Earnings Report /

Pakistan Chemicals – Earnings to slide amid one-offs and lower spreads

  • IMS chemicals universe is expected to take a drastic hit on profitability, led by lower margins and one off super tax

  • LOTCHEM is the most safeguarded company in our universe due to less leveraged and high cash position

  • We expect our Chemicals Universe (EPCL, LOTCHEM & ICI) to post combined net profits of PKR3.2bn, down c.68% QoQ

Intermarket Securities
1 August 2022

We expect IMS Chemicals Universe (LOTCHEM, EPCL and ICI) to post combined NPAT of c.PKR3.2bn which is set to decline sharply by 68%/39% QoQ/YoY, mainly due to (i) decreasing international spreads (in case of LOTCHEM and EPCL), (ii) higher exchange losses and (iii) one-off super tax impact.

The IMS chemicals universe is expected to witness a drastic hit on profitability, majorly led by lower margins and one off tax adjustment in the form of super tax. LOTCHEM is the most safeguarded company in our universe due to lower leverage and better cash position, shielding it to a certain extent from high finance cost.

EPCL and ICI have seen a major chunk of their profitability expunged due to the one off super tax (10% on annual earnings) which is likely to elevate their ETR to 75%/82% respectively.  It is essential to realize that these measures are one off and we believe profitability will normalize, if not fully revive due to elevated variable cost in coming quarters. 

Falling primary margins and super tax to keep check on profits

We expect our Chemicals Universe (EPCL, LOTCHEM and ICI) to post combined net profits of c.PKR3.2bn, down c.68% QoQ. Spreads remained volatile for most of the quarter, because both international PTA and PVC markets saw a jolt in demand and increase in cost of feedstock (PX and Ethylene, respectively). All Chemical companies are expected to take one-off super tax hit, which was introduced in FY23 budget. This will further dampen the profitability of the sector, in our view.

LOTCHEM: Textile exports supporting PTA demand

LOTCHEM is expected to post NPAT of PKR1.2bn (EPS: PKR0.81) in 2QCY22, down 53% QoQ and up 27% YoY. International PTA-PX spreads in 2QCY22 declined to c.US$155/ton from c.US$165/ton in 1QCY22. Previously, PTA-PX spreads expanded because of an oversupply of PX led by new PX capacities in China while there were delays in commissioning of new PTA capacities. Now, PTA capacities are coming online and normalized demand has reduced overall margins.

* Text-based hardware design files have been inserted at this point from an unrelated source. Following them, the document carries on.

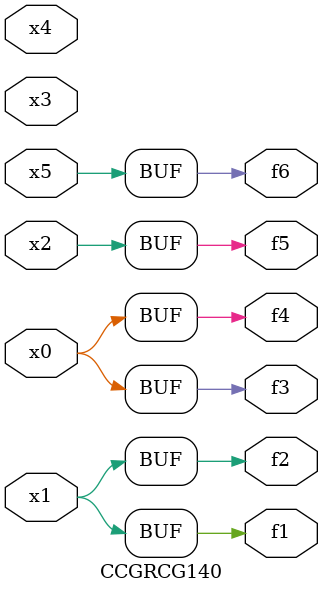
<source format=v>
module CCGRCG140(
	input x0, x1, x2, x3, x4, x5,
	output f1, f2, f3, f4, f5, f6
);
	assign f1 = x1;
	assign f2 = x1;
	assign f3 = x0;
	assign f4 = x0;
	assign f5 = x2;
	assign f6 = x5;
endmodule

</source>
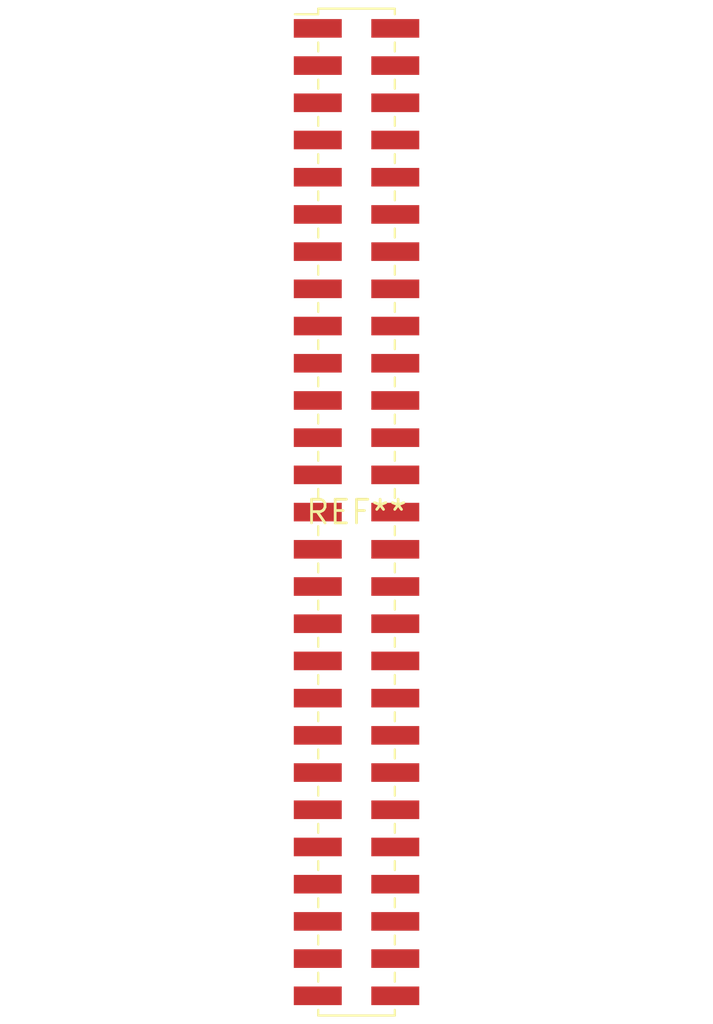
<source format=kicad_pcb>
(kicad_pcb (version 20240108) (generator pcbnew)

  (general
    (thickness 1.6)
  )

  (paper "A4")
  (layers
    (0 "F.Cu" signal)
    (31 "B.Cu" signal)
    (32 "B.Adhes" user "B.Adhesive")
    (33 "F.Adhes" user "F.Adhesive")
    (34 "B.Paste" user)
    (35 "F.Paste" user)
    (36 "B.SilkS" user "B.Silkscreen")
    (37 "F.SilkS" user "F.Silkscreen")
    (38 "B.Mask" user)
    (39 "F.Mask" user)
    (40 "Dwgs.User" user "User.Drawings")
    (41 "Cmts.User" user "User.Comments")
    (42 "Eco1.User" user "User.Eco1")
    (43 "Eco2.User" user "User.Eco2")
    (44 "Edge.Cuts" user)
    (45 "Margin" user)
    (46 "B.CrtYd" user "B.Courtyard")
    (47 "F.CrtYd" user "F.Courtyard")
    (48 "B.Fab" user)
    (49 "F.Fab" user)
    (50 "User.1" user)
    (51 "User.2" user)
    (52 "User.3" user)
    (53 "User.4" user)
    (54 "User.5" user)
    (55 "User.6" user)
    (56 "User.7" user)
    (57 "User.8" user)
    (58 "User.9" user)
  )

  (setup
    (pad_to_mask_clearance 0)
    (pcbplotparams
      (layerselection 0x00010fc_ffffffff)
      (plot_on_all_layers_selection 0x0000000_00000000)
      (disableapertmacros false)
      (usegerberextensions false)
      (usegerberattributes false)
      (usegerberadvancedattributes false)
      (creategerberjobfile false)
      (dashed_line_dash_ratio 12.000000)
      (dashed_line_gap_ratio 3.000000)
      (svgprecision 4)
      (plotframeref false)
      (viasonmask false)
      (mode 1)
      (useauxorigin false)
      (hpglpennumber 1)
      (hpglpenspeed 20)
      (hpglpendiameter 15.000000)
      (dxfpolygonmode false)
      (dxfimperialunits false)
      (dxfusepcbnewfont false)
      (psnegative false)
      (psa4output false)
      (plotreference false)
      (plotvalue false)
      (plotinvisibletext false)
      (sketchpadsonfab false)
      (subtractmaskfromsilk false)
      (outputformat 1)
      (mirror false)
      (drillshape 1)
      (scaleselection 1)
      (outputdirectory "")
    )
  )

  (net 0 "")

  (footprint "PinHeader_2x27_P2.00mm_Vertical_SMD" (layer "F.Cu") (at 0 0))

)

</source>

GMs are expected to clock in at c.13.5% for 2QCY22, decreasing by 6ppt QoQ. We do not expect any payout, as historically the company has a practice to pay in 3Q of each year.

EPCL: Delta is unable to sustain elevated levels

EPCL is likely to post NPAT of PKR1.5bn (EPS: PKR1.50) for 2QCY22, down 71%/56% QoQ/YoY. PVC-Ethylene spreads peaked out at over US$1,200/ton in early November 2021 followed by a sharp downward correction to c.US$707/ton by the end of June. Spreads thus averaged around US$774/ton, down 18% QoQ. News circulating within the industry suggests that consumers are still hesitant to buy PVC at current prices as they believe further reductions are in sight. Coupled with this, slowdown within the construction industry will keep a check on EPCL's demand as pipes and fittings are seeing lackluster demand growth. We expect the company to pay an interim cash dividend of PKR1.25/sh.

ICI: Super Tax wreaks havoc

ICI is likely to post a NPAT of PKR452mn (EPS: PKR4.90) for 4QFY22, down a whopping c.80%/50% QoQ/YoY. Earnings have been majorly hindered by a one-off higher taxation of c.PKR2bn (ETR of c.82%). Along with super tax, variable cost has seen a drastic increase. Hence, gross margins are estimated to come off by c.2ppt QoQ. Although the company has a history of paying dividend in the final quarter, recent bid for the acquisition of LOTCHEM may result in ICI skipping a payout this time.